Recognizing that the design of homes affects the life of the city and the way one interacts with one's neighbors, some cities have gone beyond zoning and setbacks to legislate in this area. In an acknowledgment that the design of a house as it relates to the street affects the way its inhabitants and neighbors interact, Portland's city council in 1999 made it illegal to build “snout houses”—a home with a big garage out front and a tucked-away front door—because they create a barrier to neighborhood communality, which begins with brief exchanges on sidewalks and stoops. As noted in the New York Times, Charlie Hales, the former city commissioner who spearheaded the effort, wanted houses to pass what he called the “trick-or-treat test”—“when kids come around to trick-or-treat, they actually get a sense that somebody lives in the house, and they can find the door.”
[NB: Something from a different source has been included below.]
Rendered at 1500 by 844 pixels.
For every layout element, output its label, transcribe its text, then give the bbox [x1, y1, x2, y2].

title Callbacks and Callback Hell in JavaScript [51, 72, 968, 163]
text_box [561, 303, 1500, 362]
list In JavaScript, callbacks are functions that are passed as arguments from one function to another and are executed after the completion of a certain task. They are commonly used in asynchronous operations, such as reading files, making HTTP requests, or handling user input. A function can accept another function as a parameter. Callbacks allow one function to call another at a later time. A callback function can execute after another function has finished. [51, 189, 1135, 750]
Given all that design does and all that we expect it to do, can we also expect well-designed places and objects to be beautiful, or is beauty just frosting on the cake, and often expensive frosting at that? This is how questions of aesthetics are phrased as Portland considers a major project like TriMet's new pedestrian, bike, and transit bridge, which will span the Willamette River south of the Marquam Bridge. The bridge, designed to move people, not cars, says a great deal about who we think we are and what we value as a city. The aesthetics of its design will say something more: whether the decision makers believe that Portland deserves design that is as unique as the city itself or whether that level of civic ambition is not part of our DNA. Metro Councilor Robert Liberty, a member of the steering committee for the bridge who has cost concerns on his mind, called the innovative wave-form design proposed by Boston architect Miguel Rosales and favored by many in Portland's architecture and design communities a “prestige project” better suited for Seattle. Just afterward, TriMet selected a modified cable-stay design for the bridge, similar to Eugene's Delta Ponds Bridge or the Ed Hendler Bridge in Kennewick, Washington.
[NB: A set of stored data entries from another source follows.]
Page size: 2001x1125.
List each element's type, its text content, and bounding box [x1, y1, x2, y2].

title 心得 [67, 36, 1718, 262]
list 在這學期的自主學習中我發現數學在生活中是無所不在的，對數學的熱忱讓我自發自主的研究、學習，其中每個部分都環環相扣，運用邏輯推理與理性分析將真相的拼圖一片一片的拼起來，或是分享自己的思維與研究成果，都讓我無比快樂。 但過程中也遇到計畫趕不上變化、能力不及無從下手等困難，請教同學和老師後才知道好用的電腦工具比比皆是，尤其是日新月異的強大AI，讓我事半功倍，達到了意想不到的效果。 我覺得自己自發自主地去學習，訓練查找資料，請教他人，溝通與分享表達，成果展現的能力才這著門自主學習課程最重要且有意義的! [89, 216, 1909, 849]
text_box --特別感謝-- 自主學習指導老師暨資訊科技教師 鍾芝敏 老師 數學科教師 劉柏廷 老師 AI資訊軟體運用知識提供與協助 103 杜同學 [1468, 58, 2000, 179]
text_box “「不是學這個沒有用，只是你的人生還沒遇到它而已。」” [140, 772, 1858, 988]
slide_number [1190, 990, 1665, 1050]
The bridge's western landfall is proximate to the site of Portland's last great aesthetic battle, that over the aerial tram designed by Angélil/Graham/Pfenninger/Scholl Architecture. The silvery, futuristic cars rise from the city's South Waterfront to the Oregon Health & Science University campus on the hill to the west. As costs rose on the construction of the project, cost-saving designs were floated for the tram that would have made it an unremarkable industrial box with a trestle-like lattice tower—as then City Councilor Sam Adams put it, an “ugly ski lift at a bad ski resort.” But clearer heads prevailed, and today, just watching the tram car ascend from the street below and pass the elegant, sculptural tower takes your breath away. Does beauty make good design better? Yes, good design elevates, but beauty makes good design soar.